Further, the composition ratio of the FeMn alloy constituting the antiferromagnetic layer 42d is 50:50 or 55:45, and the magnetic effect is lowered when the composition ratio of the alloy is over or outside the range.

The magnetoresistance characteristic of the spin valve type magnetoresistive element 40 configured as described above is that when the magnetic field applied from the outside is small, the magnetization directions of the two magnetic layers 42a and 42c are kept in different antiparallel states, whereby the electrical resistivity is reduced. On the contrary, when the magnetic field applied from the outside is large, the magnetization directions of the two magnetic layers 42a and 42c are kept in the same parallel state, thereby lowering the electrical resistivity.

Accordingly, in the spin valve type magnetoresistive element 40, the current easily flows or the current hardly flows according to the direction of magnetization, that is, the direction of spin.

Meanwhile, according to an embodiment of the present invention, the first magnetic layer 42a and the second magnetic layer 42c of the spin valve type magnetoresistive element 40 are made of CoFe alloy having ferromagnetic characteristics, so that the environmental resistance is excellent. Caution Environmental temperature is very small.

The foregoing is merely illustrative of a preferred embodiment of the present invention and those skilled in the art to which the present invention pertains may make modifications and changes to the present invention without changing the subject matter of the present invention.

Therefore, according to the present invention, by providing the spin valve type magnetoresistive element, when the change in the torsion angle is inferior, a beneficial effect of detecting the change in the torque can be obtained.

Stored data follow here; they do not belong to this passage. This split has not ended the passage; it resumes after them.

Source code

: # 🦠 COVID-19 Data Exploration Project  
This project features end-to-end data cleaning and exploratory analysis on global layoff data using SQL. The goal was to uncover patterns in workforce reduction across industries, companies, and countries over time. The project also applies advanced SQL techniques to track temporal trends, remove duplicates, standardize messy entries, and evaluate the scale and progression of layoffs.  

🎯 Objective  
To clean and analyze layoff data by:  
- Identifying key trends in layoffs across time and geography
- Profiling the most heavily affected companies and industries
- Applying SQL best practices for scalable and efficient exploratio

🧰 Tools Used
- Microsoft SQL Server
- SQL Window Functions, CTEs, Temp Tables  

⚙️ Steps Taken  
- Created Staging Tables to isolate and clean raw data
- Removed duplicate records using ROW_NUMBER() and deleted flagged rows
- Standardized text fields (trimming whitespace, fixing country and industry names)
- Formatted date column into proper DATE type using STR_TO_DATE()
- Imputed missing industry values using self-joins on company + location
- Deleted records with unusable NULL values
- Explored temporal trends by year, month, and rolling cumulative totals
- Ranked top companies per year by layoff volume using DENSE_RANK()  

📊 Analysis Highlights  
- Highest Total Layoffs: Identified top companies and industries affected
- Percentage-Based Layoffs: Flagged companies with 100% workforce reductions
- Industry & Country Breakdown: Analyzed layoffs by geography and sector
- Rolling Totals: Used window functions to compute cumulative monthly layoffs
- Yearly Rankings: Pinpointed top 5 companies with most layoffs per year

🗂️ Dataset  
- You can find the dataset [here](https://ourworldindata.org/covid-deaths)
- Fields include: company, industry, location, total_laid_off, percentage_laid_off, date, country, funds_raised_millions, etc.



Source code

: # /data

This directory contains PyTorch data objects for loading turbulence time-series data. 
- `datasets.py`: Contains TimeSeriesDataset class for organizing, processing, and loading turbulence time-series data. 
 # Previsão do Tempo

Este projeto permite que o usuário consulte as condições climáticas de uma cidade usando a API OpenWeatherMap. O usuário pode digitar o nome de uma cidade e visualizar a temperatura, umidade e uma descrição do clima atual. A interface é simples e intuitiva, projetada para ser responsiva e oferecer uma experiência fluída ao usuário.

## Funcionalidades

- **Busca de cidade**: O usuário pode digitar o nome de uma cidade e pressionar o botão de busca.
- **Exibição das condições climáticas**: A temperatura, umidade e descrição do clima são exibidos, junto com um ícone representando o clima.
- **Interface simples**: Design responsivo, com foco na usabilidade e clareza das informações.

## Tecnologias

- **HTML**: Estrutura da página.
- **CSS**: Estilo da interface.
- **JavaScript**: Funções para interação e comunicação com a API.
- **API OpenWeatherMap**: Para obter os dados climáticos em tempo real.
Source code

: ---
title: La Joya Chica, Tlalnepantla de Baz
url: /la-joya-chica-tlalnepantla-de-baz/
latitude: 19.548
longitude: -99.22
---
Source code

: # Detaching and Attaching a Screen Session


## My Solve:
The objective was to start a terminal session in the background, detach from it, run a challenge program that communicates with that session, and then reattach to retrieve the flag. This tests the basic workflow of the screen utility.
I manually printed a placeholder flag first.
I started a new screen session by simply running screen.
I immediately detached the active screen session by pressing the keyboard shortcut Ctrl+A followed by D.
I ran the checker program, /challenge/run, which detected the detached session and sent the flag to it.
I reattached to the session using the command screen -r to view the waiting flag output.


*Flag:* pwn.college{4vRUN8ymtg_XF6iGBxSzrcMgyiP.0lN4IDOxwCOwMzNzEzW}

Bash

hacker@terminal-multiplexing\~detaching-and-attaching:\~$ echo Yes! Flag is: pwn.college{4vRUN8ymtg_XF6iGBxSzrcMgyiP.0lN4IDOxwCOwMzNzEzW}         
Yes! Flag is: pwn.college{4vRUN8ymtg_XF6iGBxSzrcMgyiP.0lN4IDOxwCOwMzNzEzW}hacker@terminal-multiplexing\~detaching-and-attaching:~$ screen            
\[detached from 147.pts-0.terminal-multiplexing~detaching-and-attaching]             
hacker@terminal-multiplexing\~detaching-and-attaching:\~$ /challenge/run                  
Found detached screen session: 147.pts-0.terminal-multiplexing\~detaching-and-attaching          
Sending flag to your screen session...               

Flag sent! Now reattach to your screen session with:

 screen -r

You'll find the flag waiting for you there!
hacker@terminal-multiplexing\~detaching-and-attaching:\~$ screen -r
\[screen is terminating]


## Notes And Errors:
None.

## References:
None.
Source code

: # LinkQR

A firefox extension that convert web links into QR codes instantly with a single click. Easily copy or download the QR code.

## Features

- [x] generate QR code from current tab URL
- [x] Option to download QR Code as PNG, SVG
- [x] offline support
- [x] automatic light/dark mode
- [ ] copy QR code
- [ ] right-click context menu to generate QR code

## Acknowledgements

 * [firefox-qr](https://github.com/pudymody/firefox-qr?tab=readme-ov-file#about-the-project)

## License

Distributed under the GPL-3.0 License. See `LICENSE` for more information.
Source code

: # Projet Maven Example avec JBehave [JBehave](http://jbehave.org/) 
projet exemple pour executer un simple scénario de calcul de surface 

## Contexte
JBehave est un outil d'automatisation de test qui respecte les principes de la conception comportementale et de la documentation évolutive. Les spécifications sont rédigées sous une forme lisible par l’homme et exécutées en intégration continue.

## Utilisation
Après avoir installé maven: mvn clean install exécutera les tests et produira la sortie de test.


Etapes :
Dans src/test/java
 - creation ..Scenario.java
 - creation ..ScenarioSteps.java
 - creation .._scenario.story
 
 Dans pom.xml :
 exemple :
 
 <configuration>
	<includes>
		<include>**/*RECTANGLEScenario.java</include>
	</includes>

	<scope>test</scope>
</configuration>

In addition, not only the structure is simple, but also the effect of excellent environmental resistance can be obtained.

Claims (2)

The magnetic drum 34 having the N pole and the S pole magnetized at both ends of the torsion bar 32 is provided, and the torque provided with the magnetoresistive element 40 at a position spaced apart from the outer periphery of the magnetic drum 34 is maintained. In the sensor, the magnetoresistive element 40 is a first magnetic layer 42a of CoFe alloy material having a thickness of about 40 kPa to about 80 kPa, and a nonmagnetic layer 42b of copper (Cu) material having a thickness of about 20 kPa to about 40 kPa. The base layer 42 is composed of a second ferromagnetic layer 42c of CoFe alloy material having a thickness of about 40 kPa to 80 kPa, and an antiferromagnetic layer 42d of FeMn alloy material having a thickness of about 100 kPa to 200 kPa. A torque sensor provided with a spin valve type magnetoresistive element stacked in the form of [CoFe / Cu / CoFe / FeMn] structure. The composition ratio of Co: Fe of the CoFe alloy constituting the first magnetic layer 42a is maintained in a range of 90:10 to 80:20, and the FeMn alloy constituting the antiferromagnetic layer 42d is formed. A torque sensor with a spin valve type magnetoresistive element, wherein the composition ratio is maintained in a range of 50:50 to 55:45.